Come get meeee. I'm stranded in the middle of no where with Paul (?). I think u puked on his friend.
I've decided to sign up for a porn membership, but it's 10:30 and I'm going to wait an hour an a half because I don't want to waste a whole day of my month long membership. Fuck this economy.
Omg!!!! Call me in the morning I just saw A stripper queef out a dollar
It's alright she couldn't hear you. Her legs were over her ears
If you hit me with your dick and make light saber noises we are breaking up. I don't care if it's your birthday, you are not a sex Jedi.
So is singing the star wars theme as I put the condom on off limits?
Oh I already celebrated valentine's day. I stayed up until 4 AM listening to biggie, drinking rum, and caressing all my girl curves in front of the mirror. And then I came 3 times.
Dude, I found out having naked people in your car is a felony.. Now were all fucked.
Woke up fully clothed in bed sleeping on my purse.....we're back!!!
Fried chicken is a must. Do strippers eat fried chicken or should I plan on something else?
pretty sure I just came the closest to throwing up in my pants that I'm ever gonna get. I'd like to thank the academy and the hangover thatt I hope actually kills me in the morning.
You didn't try to help me when I fell on the dance floor. She brought me cupcakes. You're a shitty friend, suck your own dick.

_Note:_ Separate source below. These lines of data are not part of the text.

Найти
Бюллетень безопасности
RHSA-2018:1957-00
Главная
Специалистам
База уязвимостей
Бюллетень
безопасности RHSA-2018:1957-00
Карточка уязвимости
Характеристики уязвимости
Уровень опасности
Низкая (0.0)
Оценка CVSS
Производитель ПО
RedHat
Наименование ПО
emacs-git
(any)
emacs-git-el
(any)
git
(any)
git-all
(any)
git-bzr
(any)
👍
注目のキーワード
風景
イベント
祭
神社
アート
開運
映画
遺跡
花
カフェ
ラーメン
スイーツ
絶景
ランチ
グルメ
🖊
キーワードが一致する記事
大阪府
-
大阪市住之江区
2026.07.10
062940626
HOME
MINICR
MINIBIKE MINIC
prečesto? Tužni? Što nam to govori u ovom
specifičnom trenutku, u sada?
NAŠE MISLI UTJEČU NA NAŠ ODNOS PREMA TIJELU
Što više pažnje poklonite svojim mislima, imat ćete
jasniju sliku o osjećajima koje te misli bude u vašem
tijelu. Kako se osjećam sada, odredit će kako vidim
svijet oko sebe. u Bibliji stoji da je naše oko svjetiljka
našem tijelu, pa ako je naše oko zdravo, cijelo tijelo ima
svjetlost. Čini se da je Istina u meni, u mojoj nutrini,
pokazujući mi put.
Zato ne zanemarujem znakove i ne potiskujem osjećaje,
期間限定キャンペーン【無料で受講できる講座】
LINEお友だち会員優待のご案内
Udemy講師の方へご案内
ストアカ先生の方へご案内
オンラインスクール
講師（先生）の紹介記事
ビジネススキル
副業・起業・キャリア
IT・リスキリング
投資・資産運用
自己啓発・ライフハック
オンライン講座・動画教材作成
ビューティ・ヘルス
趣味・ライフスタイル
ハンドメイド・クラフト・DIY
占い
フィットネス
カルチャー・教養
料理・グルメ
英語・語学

Ok so I didn't mean for his first impression of me to be lying face down on his roommates bedrooms floor throwing up my jäger but it happened. Atleast my ass looked good in those jeans. Think I still have a shot?
I need you to perform a face transplant. Please remove your face from your accounting book and relocate it to where it's most needed - between my legs.
My boobs are hoarders, they steal food and hide it. Greedy bitches.